Past Event
Ben Cuevas: Fire Island Artist Residency Lecture Series
Cherry Grove Community House
Visual AIDS partnered with the Fire Island Artist Residency (FIAR) for an artist talk by Ben Cuevas, who presented his work in conversation with Visual AIDS Programs Director Alex Fialho. The Visual AIDS/FIAR lecture series brings Visual AIDS Artist+ Members to share their experience with the Fire Island community and the Fire Island Residency artists at the Cherry Grove Community House through a partnership with the Arts Project of Cherry Grove.
Ben Cuevas writes: "With fiber as my fulcrum, I view knitting as a meditative practice, exploring and challenging the gendered constructs and physical limitations of craft. From the political to the metaphysical, my practice is steeped in queer feminist ideologies, with an awareness of the mind, body, and spirit. My work spans a wide range of disciplines including installation, sculpture, photography, performance, video and sound. Often incorporating several of these elements into any given piece, I make use of digital media as a means of documentation.
Identity directly influences my work. As a queer, male-bodied, HIV-positive artist, blood has a special significance to me, which my installation, Knit Veins: Fiber of Our Being, underscores. As I admire and hearken to David Wojnarowicz and Ron Athey, I want to challenge viewers’ fears of HIV and help revive the queer culture lost to AIDS and gentrification, as offered in my installation Ghosts of the Trucks of the West Side Highway.

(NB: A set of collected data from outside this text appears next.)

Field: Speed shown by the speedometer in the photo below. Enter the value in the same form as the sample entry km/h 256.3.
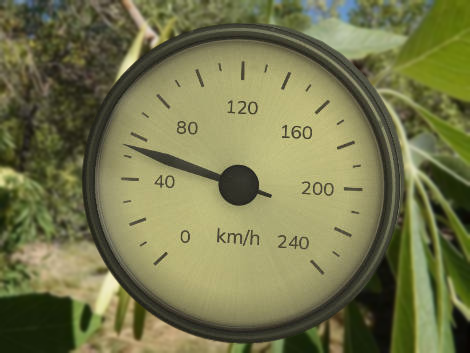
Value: km/h 55
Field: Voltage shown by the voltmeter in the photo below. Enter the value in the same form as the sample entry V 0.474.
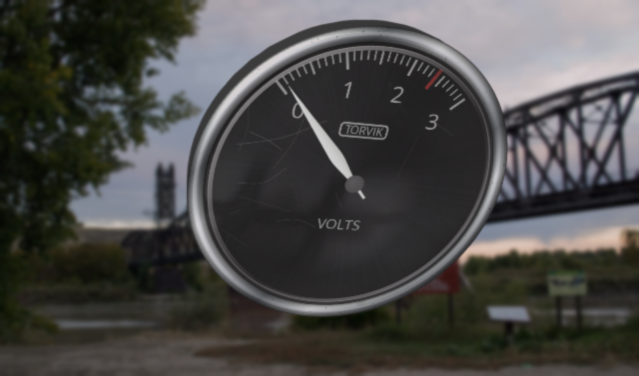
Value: V 0.1
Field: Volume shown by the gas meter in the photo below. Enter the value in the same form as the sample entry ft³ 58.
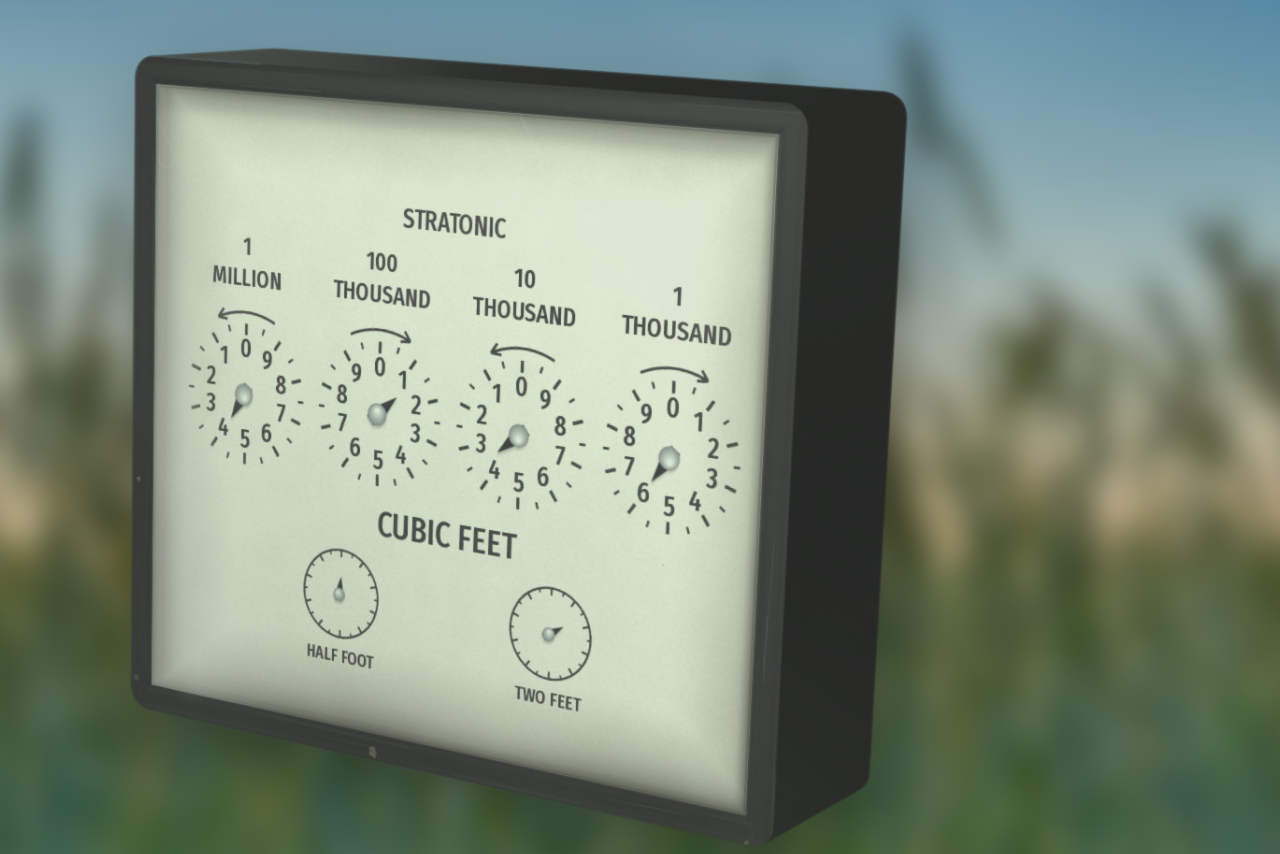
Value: ft³ 413600
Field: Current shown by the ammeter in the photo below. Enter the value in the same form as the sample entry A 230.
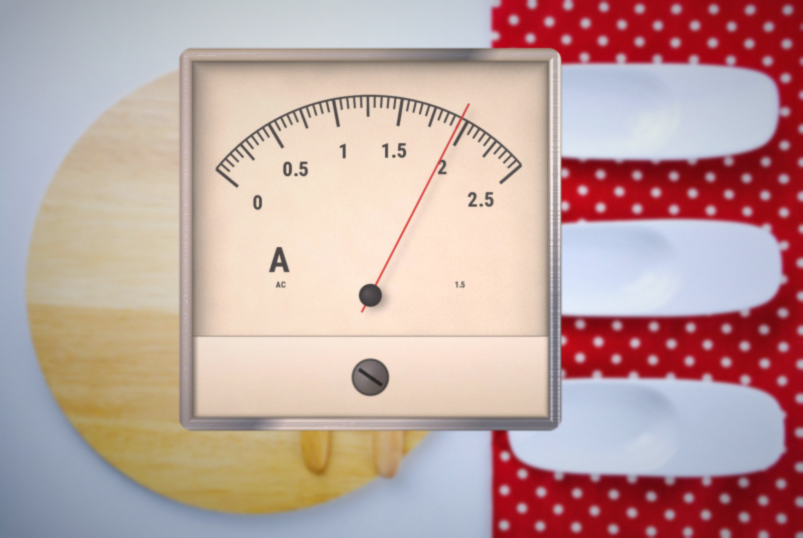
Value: A 1.95
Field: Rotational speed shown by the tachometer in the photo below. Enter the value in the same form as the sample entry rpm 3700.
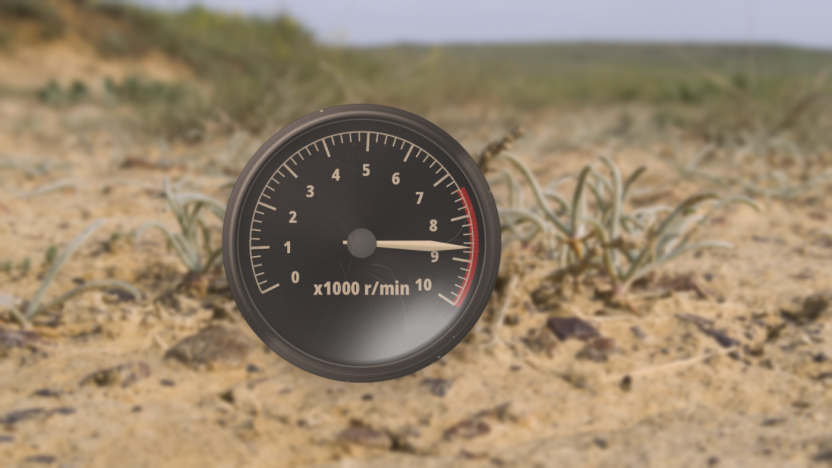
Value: rpm 8700
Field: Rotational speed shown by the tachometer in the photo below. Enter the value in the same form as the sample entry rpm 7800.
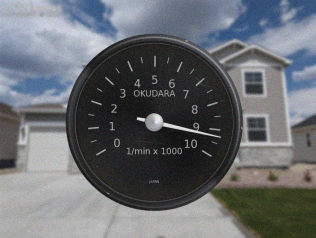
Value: rpm 9250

As an alternate to my actual identity, I created a digital/corporeal alter ego, BenBot 5000, complete with a fictional career as an intergalactic recording artist from a parallel dimension (as apparent in my parodied Rolling Stone Q&A). This project enabled me to explore themes of the body, sexuality, and gender, within the ethereal landscape of the Internet.
My exploration of identity, pop, and the Internet carries through into my most recent work, The Tweetables Series: Knit Text in 140 Characters or Less, merging the contemporary language and aesthetics of social media with the anachronistic softness of knitting and yarn. Throughout its pluralities, I see my work as reflecting the condition of embodiment: exploring the intersections of the mind and body, what it means to have a body, to inhabit a body, to be a body incarnated in, and interacting with this world."
Ben Cuevas is a Los Angeles-based interdisciplinary artist, who’s perhaps best known for the complete human skeleton he knit while in residence at the Wassaic Project in 2010. Born in Riverside, CA in 1987, he received his BA from Hampshire College with a concentration in Mixed-Media Installation Art. Cuevas’ work has been exhibited in group and solo shows around the world, from Los Angeles, to New York, to Hong Kong, in galleries, museums, and private collections.